- **To do**
Using the listing below, set down exactly the lines from the one that contains "- change: replaced" through the one that contains "second_place: [764, 407, 813, 453]", with no pictures.

- **Dataset records**
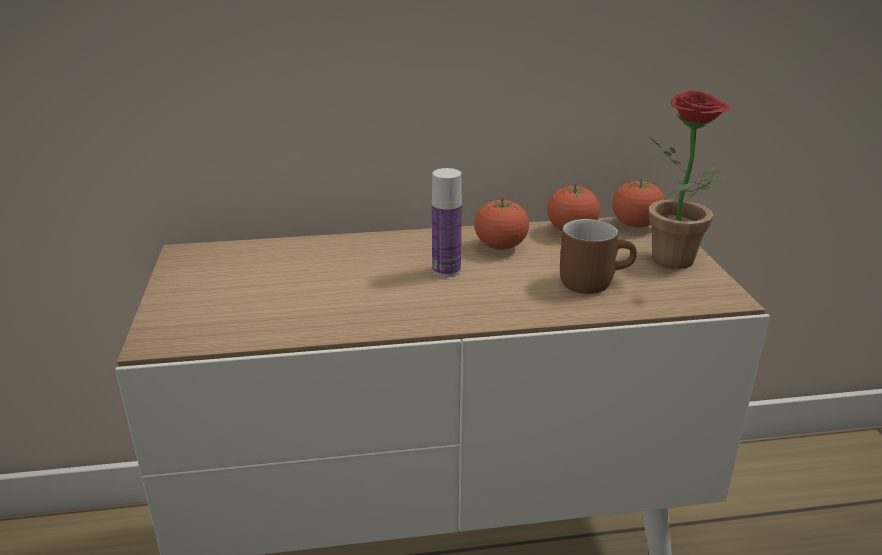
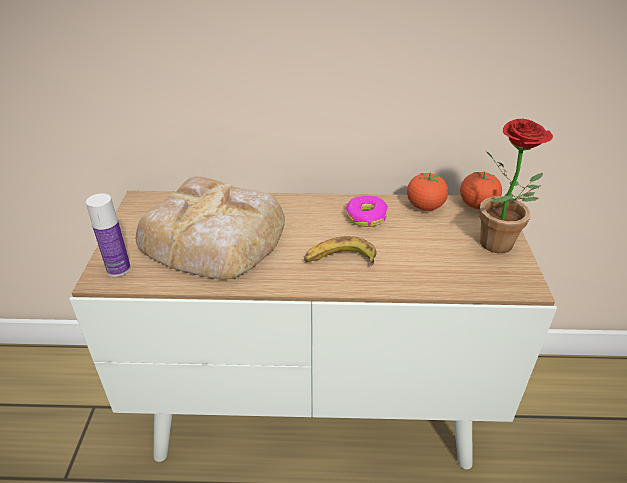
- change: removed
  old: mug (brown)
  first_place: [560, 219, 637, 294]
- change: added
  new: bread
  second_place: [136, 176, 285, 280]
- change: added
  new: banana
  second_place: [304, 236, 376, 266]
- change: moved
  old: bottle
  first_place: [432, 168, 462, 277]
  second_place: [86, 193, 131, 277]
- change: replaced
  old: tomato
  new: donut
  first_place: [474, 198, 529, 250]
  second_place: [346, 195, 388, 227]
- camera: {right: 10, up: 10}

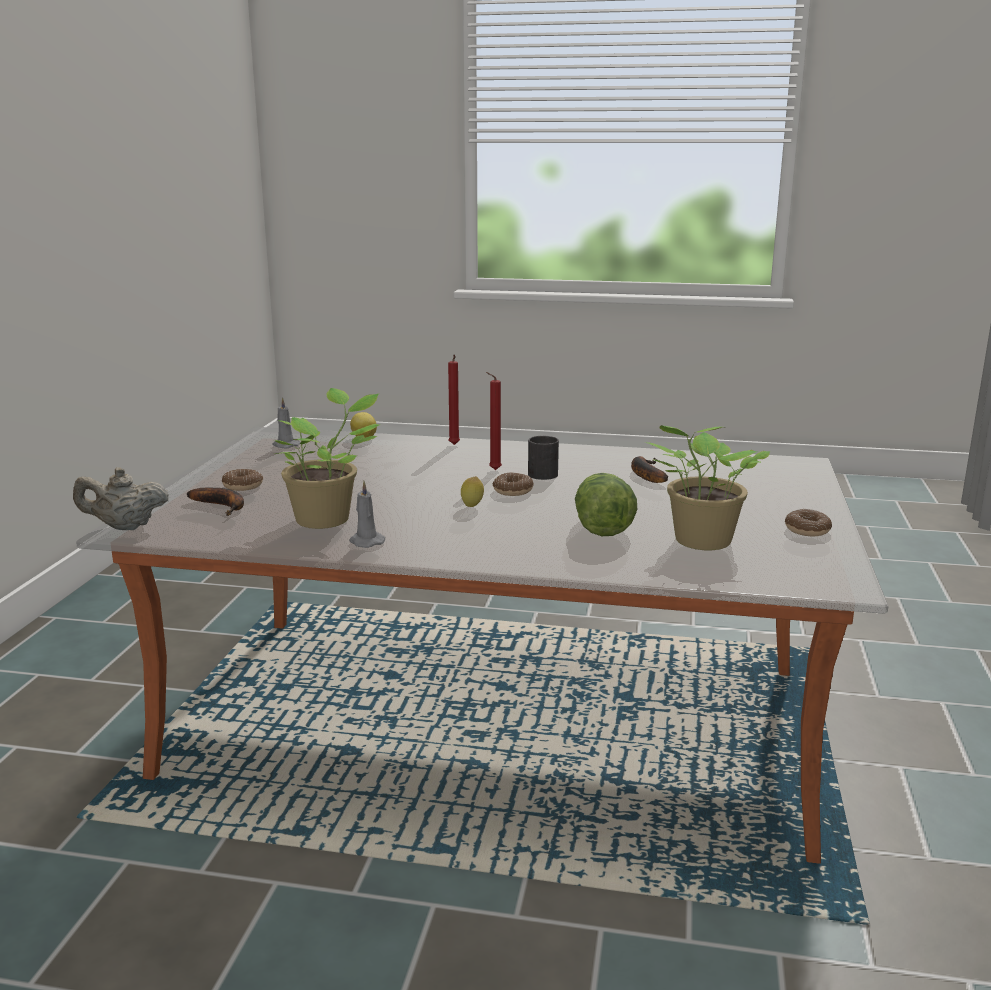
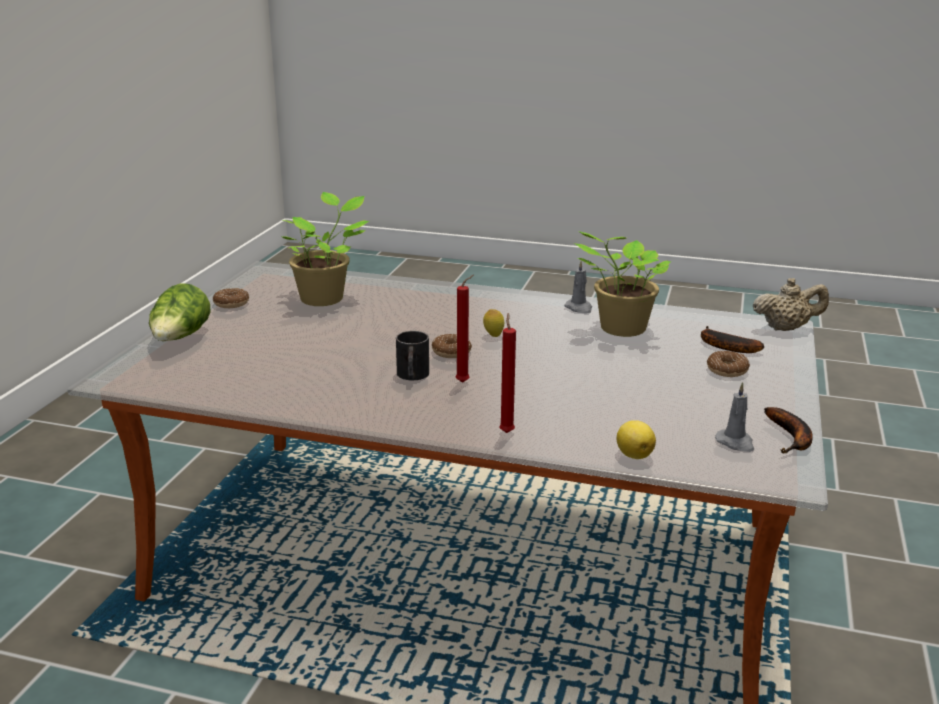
- change: moved
  old: lettuce
  first_place: [575, 473, 637, 536]
  second_place: [149, 283, 211, 341]
- change: moved
  old: banana
  first_place: [631, 456, 668, 483]
  second_place: [764, 407, 813, 453]
- camera: {right: -175, up: 5}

- **Result of the task**
- change: replaced
  old: tomato
  new: donut
  first_place: [474, 198, 529, 250]
  second_place: [346, 195, 388, 227]
- camera: {right: 10, up: 10}

- change: moved
  old: lettuce
  first_place: [575, 473, 637, 536]
  second_place: [149, 283, 211, 341]
- change: moved
  old: banana
  first_place: [631, 456, 668, 483]
  second_place: [764, 407, 813, 453]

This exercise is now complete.